Terry, thanks a lot. It was quite a bit of work, but when you do it piece by piece it’s not that scary.

Ted, it’s 4’x10’ now, it’ll get couple of feet shorter when I’ll build tool cabinet and some storage compartments. Thank you.

Thank you, Mike, I’m glad you liked it.

-- Yuri (10x4 -- yeah, that's my tiny shop!)

View Bluepine38's profile

Bluepine38

2876 posts in 1718 days


#7 posted 579 days ago

A lot of planning and work, but it is paying off big time for you with a great looking bench and vise. Thank
you for sharing.

-- As ever, Gus-the 75 yr young apprentice carpenter

View yuridichesky's profile

yuridichesky

315 posts in 597 days


#8 posted 579 days ago

Thank you, Gus. Such a warm reception really helps.

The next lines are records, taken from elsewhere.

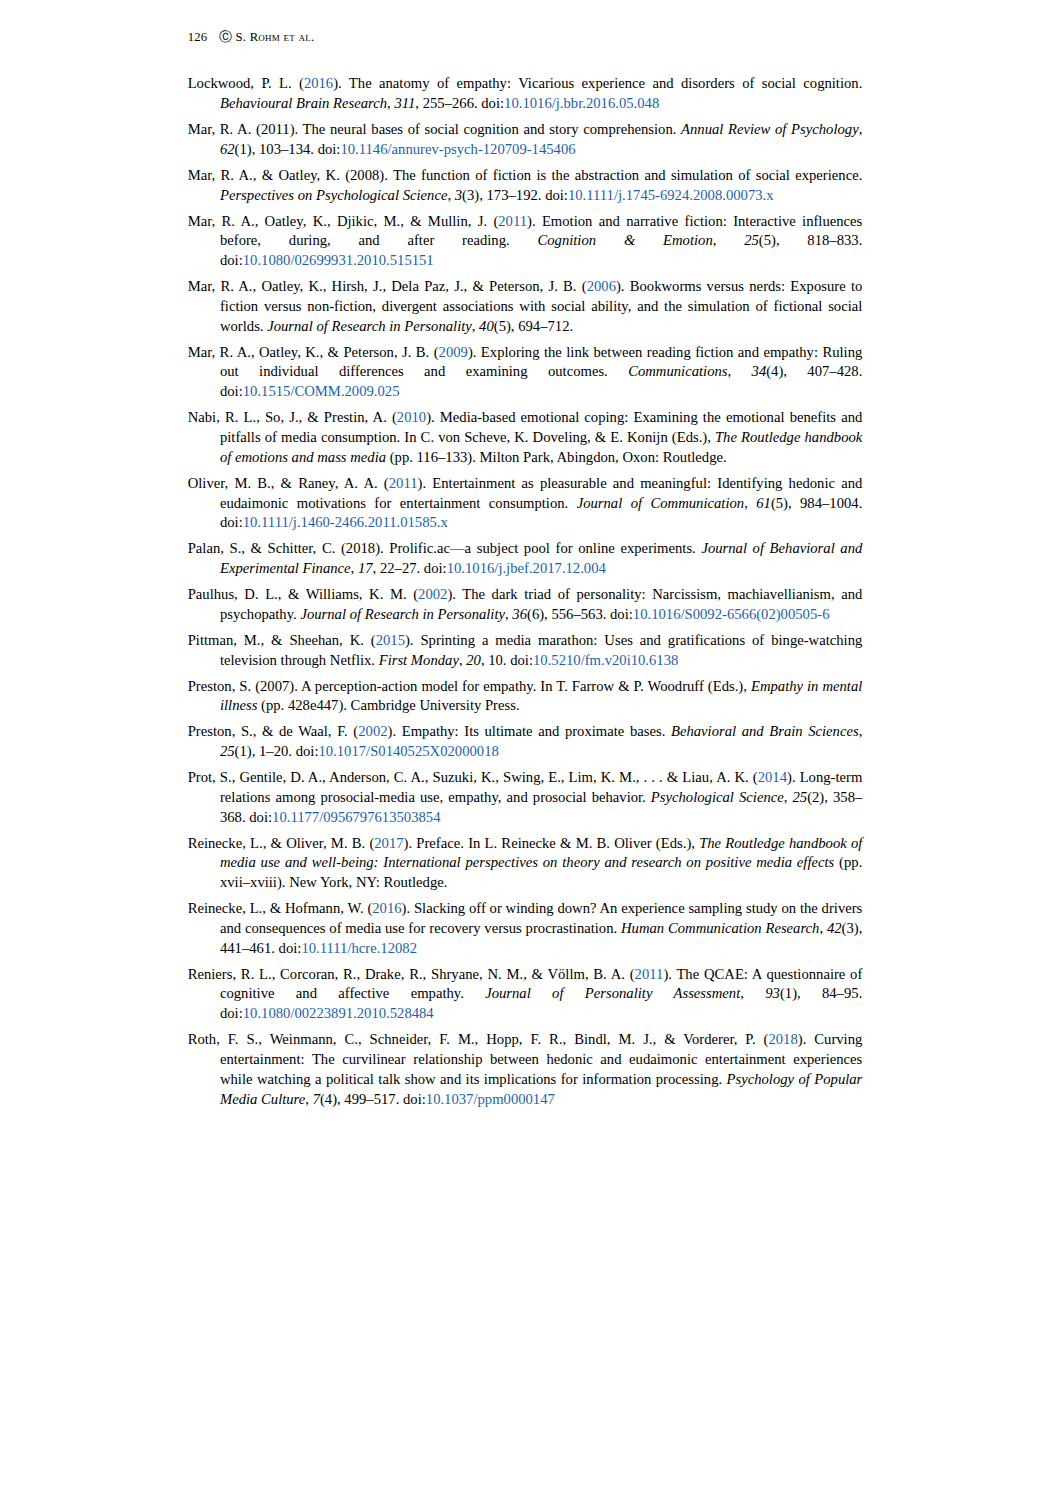126Ⓒ S. Rohm et al.
Lockwood, P. L. (2016). The anatomy of empathy: Vicarious experience and disorders of social cognition. Behavioural Brain Research, 311, 255–266. doi:10.1016/j.bbr.2016.05.048
Mar, R. A. (2011). The neural bases of social cognition and story comprehension. Annual Review of Psychology, 62(1), 103–134. doi:10.1146/annurev-psych-120709-145406
Mar, R. A., & Oatley, K. (2008). The function of fiction is the abstraction and simulation of social experience. Perspectives on Psychological Science, 3(3), 173–192. doi:10.1111/j.1745-6924.2008.00073.x
Mar, R. A., Oatley, K., Djikic, M., & Mullin, J. (2011). Emotion and narrative fiction: Interactive influences before, during, and after reading. Cognition & Emotion, 25(5), 818–833. doi:10.1080/02699931.2010.515151
Mar, R. A., Oatley, K., Hirsh, J., Dela Paz, J., & Peterson, J. B. (2006). Bookworms versus nerds: Exposure to fiction versus non-fiction, divergent associations with social ability, and the simulation of fictional social worlds. Journal of Research in Personality, 40(5), 694–712.
Mar, R. A., Oatley, K., & Peterson, J. B. (2009). Exploring the link between reading fiction and empathy: Ruling out individual differences and examining outcomes. Communications, 34(4), 407–428. doi:10.1515/COMM.2009.025
Nabi, R. L., So, J., & Prestin, A. (2010). Media-based emotional coping: Examining the emotional benefits and pitfalls of media consumption. In C. von Scheve, K. Doveling, & E. Konijn (Eds.), The Routledge handbook of emotions and mass media (pp. 116–133). Milton Park, Abingdon, Oxon: Routledge.
Oliver, M. B., & Raney, A. A. (2011). Entertainment as pleasurable and meaningful: Identifying hedonic and eudaimonic motivations for entertainment consumption. Journal of Communication, 61(5), 984–1004. doi:10.1111/j.1460-2466.2011.01585.x
Palan, S., & Schitter, C. (2018). Prolific.ac—a subject pool for online experiments. Journal of Behavioral and Experimental Finance, 17, 22–27. doi:10.1016/j.jbef.2017.12.004
Paulhus, D. L., & Williams, K. M. (2002). The dark triad of personality: Narcissism, machiavellianism, and psychopathy. Journal of Research in Personality, 36(6), 556–563. doi:10.1016/S0092-6566(02)00505-6
Pittman, M., & Sheehan, K. (2015). Sprinting a media marathon: Uses and gratifications of binge-watching television through Netflix. First Monday, 20, 10. doi:10.5210/fm.v20i10.6138
Preston, S. (2007). A perception-action model for empathy. In T. Farrow & P. Woodruff (Eds.), Empathy in mental illness (pp. 428e447). Cambridge University Press.
Preston, S., & de Waal, F. (2002). Empathy: Its ultimate and proximate bases. Behavioral and Brain Sciences, 25(1), 1–20. doi:10.1017/S0140525X02000018
Prot, S., Gentile, D. A., Anderson, C. A., Suzuki, K., Swing, E., Lim, K. M., . . . & Liau, A. K. (2014). Long-term relations among prosocial-media use, empathy, and prosocial behavior. Psychological Science, 25(2), 358–368. doi:10.1177/0956797613503854
Reinecke, L., & Oliver, M. B. (2017). Preface. In L. Reinecke & M. B. Oliver (Eds.), The Routledge handbook of media use and well-being: International perspectives on theory and research on positive media effects (pp. xvii–xviii). New York, NY: Routledge.
Reinecke, L., & Hofmann, W. (2016). Slacking off or winding down? An experience sampling study on the drivers and consequences of media use for recovery versus procrastination. Human Communication Research, 42(3), 441–461. doi:10.1111/hcre.12082
Reniers, R. L., Corcoran, R., Drake, R., Shryane, N. M., & Völlm, B. A. (2011). The QCAE: A questionnaire of cognitive and affective empathy. Journal of Personality Assessment, 93(1), 84–95. doi:10.1080/00223891.2010.528484
Roth, F. S., Weinmann, C., Schneider, F. M., Hopp, F. R., Bindl, M. J., & Vorderer, P. (2018). Curving entertainment: The curvilinear relationship between hedonic and eudaimonic entertainment experiences while watching a political talk show and its implications for information processing. Psychology of Popular Media Culture, 7(4), 499–517. doi:10.1037/ppm0000147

-- Yuri (10x4 -- yeah, that's my tiny shop!)

View jap's profile

jap

1226 posts in 687 days


#9 posted 578 days ago

looks good

-- Joel

View mileskimball's profile

mileskimball

82 posts in 647 days


#10 posted 578 days ago

Good metal work! Wrapping the nut in steel must’ve been tricky.

-- Miles

View yuridichesky's profile

yuridichesky

315 posts in 597 days


#11 posted 578 days ago

Thanks, Jap.

Thank you, Miles.

I had to hire professional metal worker for all the welding stuff due to total lack of appropriate equipment and (most importantly) conditions for this type of work at my place. And yes, it was tricky. As the guy explained later his first attempt was total failure, but fortunately second one went well. There’s still some little issue with the nut: its bottom side is not parallel with the base plate, but nut’s axis is dead parallel with the base, so it works perfectly with wagon vise application.

The spigot that extends the screw was also outsourced to professional turner for the same reason.

The rest of metal work—shaping screw cover plate, making square nuts, drilling and tapping all the holes—was mine.

-- Yuri (10x4 -- yeah, that's my tiny shop!)

View Mauricio's profile

Mauricio

6809 posts in 1785 days


#12 posted 577 days ago

Wow great vise Yuri! Great work.

-- Mauricio - Woodstock, GA - "Confusion is the Womb of Learning, with utter conviction being it's Tomb" Prof. T.O. Nitsch

View yuridichesky's profile

yuridichesky

315 posts in 597 days


#13 posted 577 days ago

Thank you, Mauricio!

You know, I just examined your wagon vise build and I started to realize that I might take over-complicated route. Will see how mine will work, but yours is an example of perfect match of form and function: just a few parts, just a few cuts, easy to fit and maintain. Cool!

-- Yuri (10x4 -- yeah, that's my tiny shop!)

View Mauricio's profile

Mauricio

6809 posts in 1785 days


#14 posted 577 days ago

Yeah but yours is much nicer than mine. Thanks though!

Check out PurpLev’s blog, he is the one who gave me the idea. He also put a wheel crank on it which is really nice.
http://lumberjocks.com/PurpLev/blog/17919

-- Mauricio - Woodstock, GA - "Confusion is the Womb of Learning, with utter conviction being it's Tomb" Prof. T.O. Nitsch

View yuridichesky's profile

yuridichesky

315 posts in 597 days


#15 posted 577 days ago

That wheel is a beauty. If some day I find a wheel of suitable diameter (3-1/8”) I’ll give it a try thought it might be too small.